After a six month bout with hepatitis, Wallace became a senior teacher and principal at a succession of North Island schools. He then traveled to Britain in 1985 on a teacher exchange program. Upon his return, Wallace was made an honorary kaumatua of the Wairoa Marae. Throughout these years he continued to increase his involvement with the freemasons eventually holding many positions of importance including area chairman (Kaimai) and member of the National Executive. He also held leadership roles in lifesaving, including vice-president of the Bay of Plenty society.

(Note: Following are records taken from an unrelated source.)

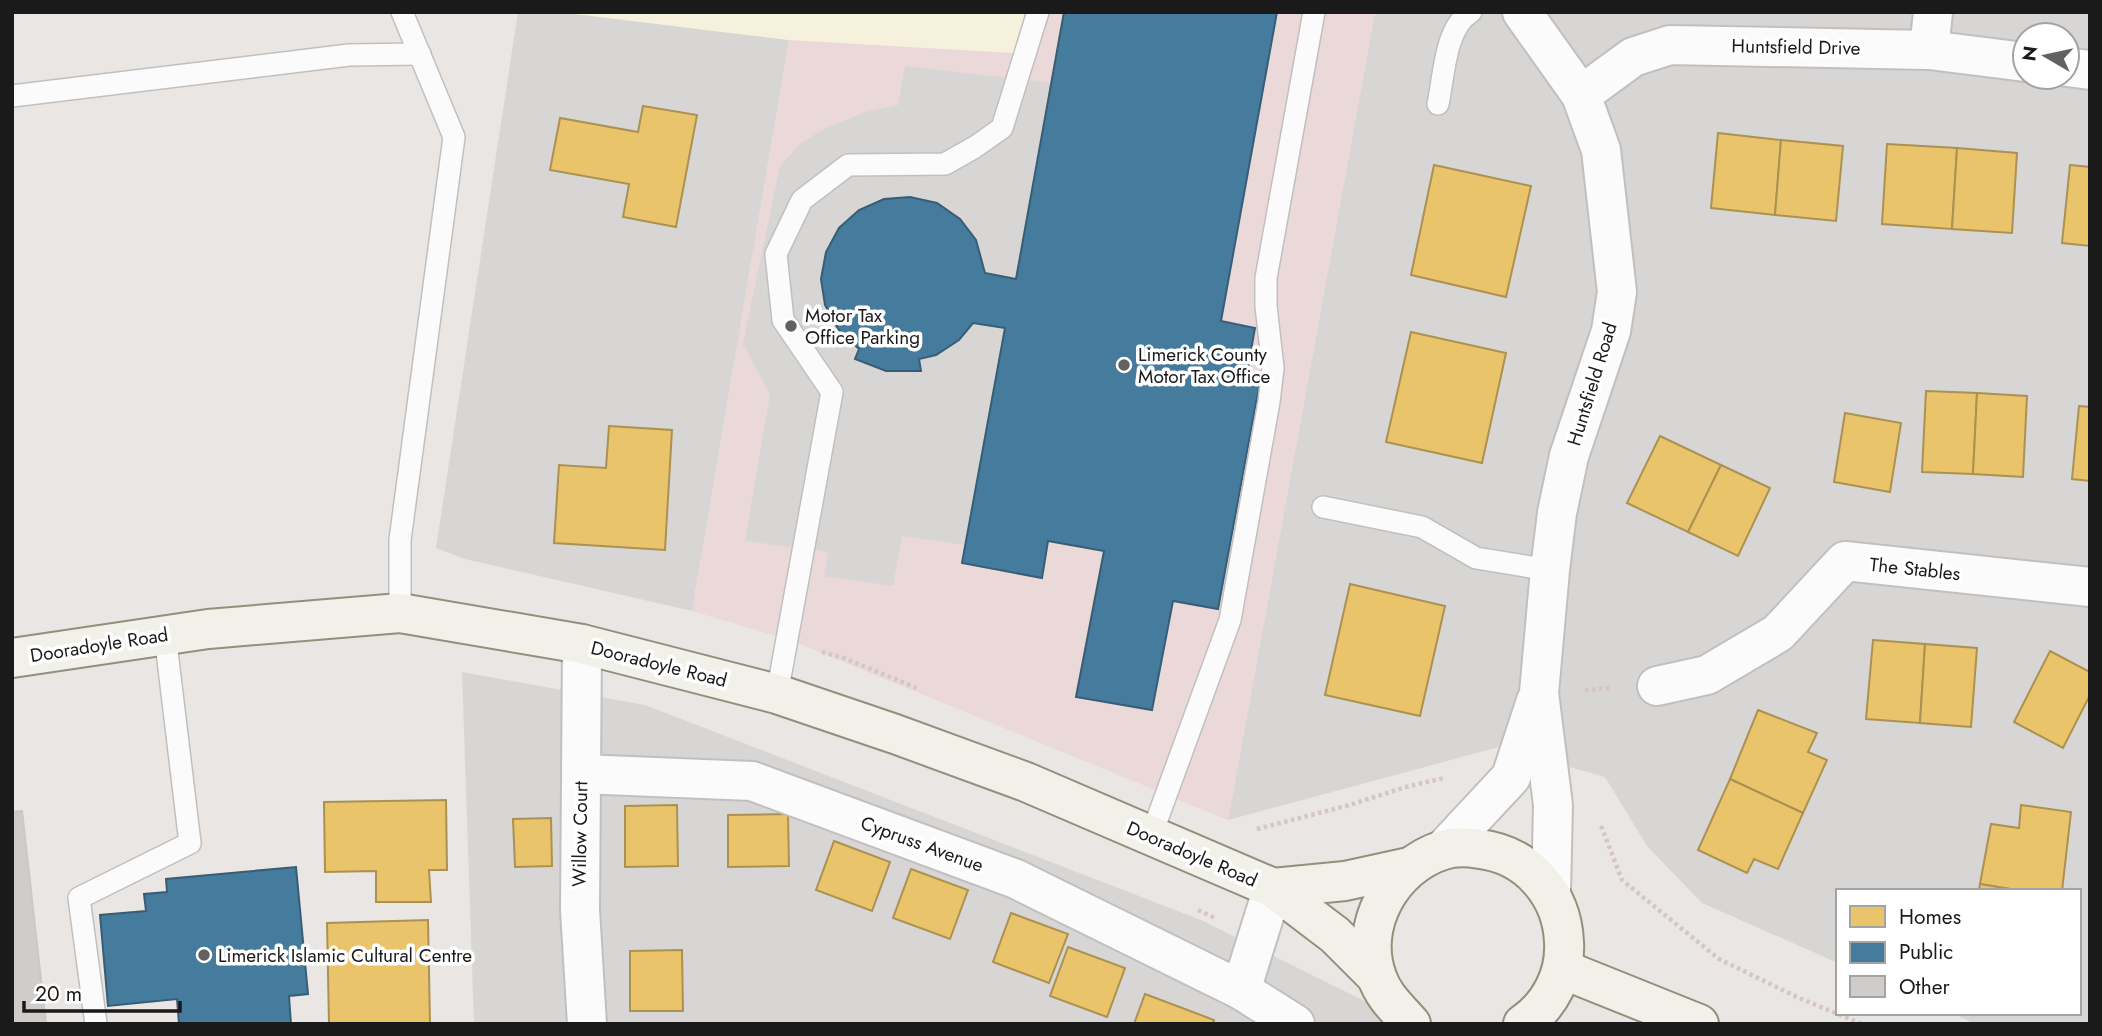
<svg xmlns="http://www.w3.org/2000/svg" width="2102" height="1036" font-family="Jost,sans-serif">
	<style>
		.residential { fill: #d8d6d4; fill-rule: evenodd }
		.commercial { fill: #ebd9d9 }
		.education { fill: #f5f1dc }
		.religious { fill: #d7d6d4 }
		.homes { fill: #e9c46a; stroke: #ab9152; stroke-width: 2 }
		.public { fill: #457b9d; stroke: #385e76; stroke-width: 2 }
		.building { fill: #d0ccca; stroke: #ccc8c4; stroke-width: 2 }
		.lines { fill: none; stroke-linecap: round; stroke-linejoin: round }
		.lane-casing { stroke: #c1c0bf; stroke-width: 24 }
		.street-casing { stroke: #c1c0bf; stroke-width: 42 }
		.secondary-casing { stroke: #92907c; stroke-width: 42 }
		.path { stroke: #d5c5c4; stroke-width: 4.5; stroke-dasharray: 3.5 3.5; stroke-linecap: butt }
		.lane { stroke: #fcfbfb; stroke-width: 21 }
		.street { stroke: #fcfbfb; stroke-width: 38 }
		.secondary { stroke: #f2f1e9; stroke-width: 38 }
		.poi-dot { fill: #626160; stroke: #fff; stroke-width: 2.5 }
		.labels { text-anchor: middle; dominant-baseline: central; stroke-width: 7; stroke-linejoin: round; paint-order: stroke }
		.street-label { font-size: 19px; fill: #1a1a1a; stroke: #fff }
		.poi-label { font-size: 19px; fill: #1a1a1a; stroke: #fff; text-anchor: start }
	</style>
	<rect width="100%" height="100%" fill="#e9e6e3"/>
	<!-- residential -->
	<g class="residential">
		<path d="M518,12h41l230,28 -97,571 -227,-52 -29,-11z"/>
		<path d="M1375,12h715v1012h-115l-23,-11h127v-122h-241v72l-136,-60 -55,-57 -42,-69 -106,-30 -271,73zM2025,35h42v42h-42z"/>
		<path d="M462,672l183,33 556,215 210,104h-937z"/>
	</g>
	<!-- commercial -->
	<path class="commercial" d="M1025,12h350l-147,808 -438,-180 -98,-29 97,-571 225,13z"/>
	<!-- education -->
	<path class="education" d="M559,12h466l-10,41 -226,-13z"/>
	<!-- religious -->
	<path class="religious" d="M905,66l147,17 -36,196 -31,-6 -9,-33 -16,-21 -76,-20 -25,11 -20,18 -13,24 -5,27 4,26 13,24 21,20 -3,10 30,12h34l-1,-12 17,-4 23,-14 14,-18 32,5 -40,217 -63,-9 -9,50 -69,-10 4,-24 -83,-11 25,-147 -27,-50 37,-178 21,-23 26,-16 39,-15 32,-7z"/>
	<!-- homes -->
	<g class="homes">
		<path d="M643,106l54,9 -21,112 -53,-10 6,-33 -79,-14 10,-52 78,14z"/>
		<path d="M1718,133l63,7 -6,75 -64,-7z"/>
		<path d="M1781,140l62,6 -7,75 -61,-6z"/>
		<path d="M1887,144l70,4 -5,81 -70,-5z"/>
		<path d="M1957,148l60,5 -5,80 -60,-4z"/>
		<path d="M1434,165l97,21 -25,111 -95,-22z"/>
		<path d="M2070,165l20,2v79l-28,-3z"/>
		<path d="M1411,332l95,21 -24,110 -96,-21z"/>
		<path d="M1926,391l51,2 -4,81 -51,-2z"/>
		<path d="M1977,393l50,3 -4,81 -50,-3z"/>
		<path d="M2079,406l11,1v74l-18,-2z"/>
		<path d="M1845,413l56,10 -11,69 -56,-10z"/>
		<path d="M609,426l63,4 -7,120 -111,-7 5,-78 47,3z"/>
		<path d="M1660,436l61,29 -33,67 -61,-29z"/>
		<path d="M1721,465l49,23 -32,68 -50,-24z"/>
		<path d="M1350,584l95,22 -25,110 -95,-21z"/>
		<path d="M1873,640l52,4 -5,79 -54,-4z"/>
		<path d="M1925,644l52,4 -6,79 -51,-4z"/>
		<path d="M2050,651l40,21v23l-27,53 -49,-26z"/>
		<path d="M1758,710l59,23 -9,19 19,8 -24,53 -73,-34z"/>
		<path d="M1730,779l73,34 -25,56 -24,-10 -7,14 -49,-23z"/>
		<path d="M446,800l1,70h-18l2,32h-55v-31l-51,1 -1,-70z"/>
		<path d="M677,805l1,61 -53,1v-61z"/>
		<path d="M2021,805l50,7 -9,79h-40l-42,-7 11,-60 28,4z"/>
		<path d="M788,814l1,52 -61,1v-52z"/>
		<path d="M551,818l1,48 -37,1 -2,-48z"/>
		<path d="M834,841l56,21 -18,49 -56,-21z"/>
		<path d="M911,869l57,21 -18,49 -57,-21z"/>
		<path d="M1980,884l42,7h-43z"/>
		<path d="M1011,913l57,21 -19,49 -56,-21z"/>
		<path d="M428,920l2,104h-101l-2,-101z"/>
		<path d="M1068,947l57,21 -18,49 -57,-21z"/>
		<path d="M682,950l1,61h-53v-60z"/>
		<path d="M1145,994l69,26 -1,4h-79z"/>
	</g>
	<!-- public -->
	<g class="public">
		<path d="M1064,12h213l-56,309 34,7 -8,45 14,3 -43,233 -45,-8 -21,109 -76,-13 28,-146 -56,-10 -6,37 -80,-15 43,-235 -32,-5 -14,17 -23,15 -17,4 2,12h-35l-31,-12 4,-10 -21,-20 -13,-24 -4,-26 5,-27 13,-24 20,-18 25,-11 26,-2 27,6 23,16 16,21 9,33 31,6z"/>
		<path d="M296,867l12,127 -19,2 2,28h-112l-2,-25 -69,7 -8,-91 46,-4 -2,-17 23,-2 -1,-13z"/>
	</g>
	<!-- building -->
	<path class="building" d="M22,811l24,213h-34v-212z"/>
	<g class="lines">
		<!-- lane casing -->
		<g class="lane-casing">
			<g id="lane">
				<path d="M12,96l337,-41 71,-1"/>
				<path d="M1438,104c6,-28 7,-77 33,-92"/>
				<path d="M1323,507l99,20 54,31 74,12"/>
				<path d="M400,613v-73l54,-403 -52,-125"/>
				<path d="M777,694l55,-302 -49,-72 -7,-66 26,-54 46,-35 97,-1 30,-17 27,-19 36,-116"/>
				<path d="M1151,836l79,-216 39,-218 4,-34 -7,-62v-28l48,-266"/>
				<path d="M96,1024l-17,-126 111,-55 -25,-208"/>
			</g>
		</g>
		<!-- street casing -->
		<g class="street-casing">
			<g id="street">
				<path d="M1522,12l59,83 20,55 16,142 -6,39 -42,125 -12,57 -7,57 -11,123 14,112 -2,88"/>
				<path d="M1929,50l4,-38"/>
				<path d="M2067,67l23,3"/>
				<path d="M1581,95l52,-38 37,-12 259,5 96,12"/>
				<path d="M582,644l-2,266 7,114"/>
				<path d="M1657,686l50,-11 71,-42 67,-72 245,26"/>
				<path d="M581,774l171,7 264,98 225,111 54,34"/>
				<path d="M1443,850l68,-73 25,-76"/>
				<path d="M1241,990l32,-102"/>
			</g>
		</g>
		<!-- secondary casing -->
		<g class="secondary-casing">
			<g id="secondary">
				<path d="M12,658l196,-29 192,-16 182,31 195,50 118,40 131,48 247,106 62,47 41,41"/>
				<path d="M1273,888l72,-7 64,-14"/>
				<path d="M1562,969l137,55"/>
				<path d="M1411,1024c-13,-15 -28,-28 -34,-47 -19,-52 15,-111 66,-127 12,-4 25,-3 37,-1 48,6 82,45 84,93 2,32 -14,64 -41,82"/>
			</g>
		</g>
		<!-- path -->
		<g class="path">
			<path d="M822,652l22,6 75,31"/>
			<path d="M1585,690l26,-2"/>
			<path d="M1600,827l2,1 20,52 97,79 78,38 65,27"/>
			<path d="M1257,829l89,-23 60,-19 38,-9"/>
			<path d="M1198,910l17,8"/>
		</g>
		<!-- lane -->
		<use href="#lane" class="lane"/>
		<!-- street -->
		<use href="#street" class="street"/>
		<!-- secondary -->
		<use href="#secondary" class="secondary"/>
	</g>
	<!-- markers -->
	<g class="poi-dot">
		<circle cx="791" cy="326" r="7"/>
		<circle cx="1124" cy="365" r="7"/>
		<circle cx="204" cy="955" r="7"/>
	</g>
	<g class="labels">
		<!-- street labels -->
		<g class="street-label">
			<text transform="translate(1796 47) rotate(1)">Huntsfield Drive</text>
			<text transform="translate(1592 384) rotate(-73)">Huntsfield Road</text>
			<text transform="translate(1915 569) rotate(6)">The Stables</text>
			<text transform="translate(99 645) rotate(-9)">Dooradoyle Road</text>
			<text transform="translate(659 664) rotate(14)">Dooradoyle Road</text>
			<text transform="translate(580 834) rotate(-89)">Willow Court</text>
			<text transform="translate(922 844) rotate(20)">Cypruss Avenue</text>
			<text transform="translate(1192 854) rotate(23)">Dooradoyle Road</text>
		</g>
		<!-- poi labels -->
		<g class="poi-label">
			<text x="805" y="315">Motor Tax<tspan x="805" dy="22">Office Parking</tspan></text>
			<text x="1138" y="354">Limerick County<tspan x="1138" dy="22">Motor Tax Office</tspan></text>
			<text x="218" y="955">Limerick Islamic Cultural Centre</text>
		</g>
	</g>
	<!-- border -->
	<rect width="2102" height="1036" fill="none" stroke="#1a1a1a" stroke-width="28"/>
	<!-- legend -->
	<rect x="1836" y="889" width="245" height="126" fill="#ffffff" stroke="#a3a3a3" stroke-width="2"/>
	<rect x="1850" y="906" width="35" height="21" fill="#e9c46a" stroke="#a3a3a3" stroke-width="2"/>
	<text x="1899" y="924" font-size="21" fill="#1a1a1a">Homes</text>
	<rect x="1850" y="942" width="35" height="21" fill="#457b9d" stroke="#a3a3a3" stroke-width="2"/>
	<text x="1899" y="959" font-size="21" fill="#1a1a1a">Public</text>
	<rect x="1850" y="976" width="35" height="21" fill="#d0ccca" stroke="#a3a3a3" stroke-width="2"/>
	<text x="1899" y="994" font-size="21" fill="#1a1a1a">Other</text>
	<!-- north arrow -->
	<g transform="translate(2046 56) rotate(279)"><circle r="33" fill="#ffffff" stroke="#a3a3a3" stroke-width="2"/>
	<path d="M0-5L12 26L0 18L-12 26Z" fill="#626160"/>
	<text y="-10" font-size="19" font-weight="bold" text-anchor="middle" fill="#1a1a1a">N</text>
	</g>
	<!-- scale -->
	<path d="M24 1001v10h156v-10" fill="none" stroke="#1a1a1a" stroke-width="3.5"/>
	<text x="35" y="1001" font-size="21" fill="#1a1a1a" stroke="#ffffff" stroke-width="5" paint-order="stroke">20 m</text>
</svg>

He was awarded the Royal Lifesaving Society's Commonwealth Medal of Recognition.
In 1986, Wallace joined the Lions Club and became a marriage celebrant. He officiated at many marriages and never collected a fee, preferring to pass all donations on to children's charities and the Foundation for the Blind. A favorite aspect of these marriage celebrations were theme weddings in which the participants would dress in costumes such as medieval garb. During this time, Wallace and Margaret had two children before their own marriage dissolved.
Returning to Christchurch, Wallace continued his interests in history, stamps, home brewing, politics, sports and his Scottish ancestry. He became a training officer for the Celebrants Guild of New Zealand, a Justice of the Peace, a prison visitor and a frequent contributor of letters to the press. He was a Presbyterian church member and a part of a theology study group.
Friends remembered Wallace as a person who would push hard for a new idea if it would be to the benefit of those less fortunate than himself. "He was always helping somebody and never once would he accept payment." He was remembered as being a person of strong character and would never hesitate to tell it like it was. He was becoming more appalled at the idea of modern political correctness. Keen on Scotch whiskey, Wallace Thomson had instructed a bagpiper friend to play Scotch on the Rocks at his funeral. Wallace died on May 31, 2005 in Christchurch, New Zealand.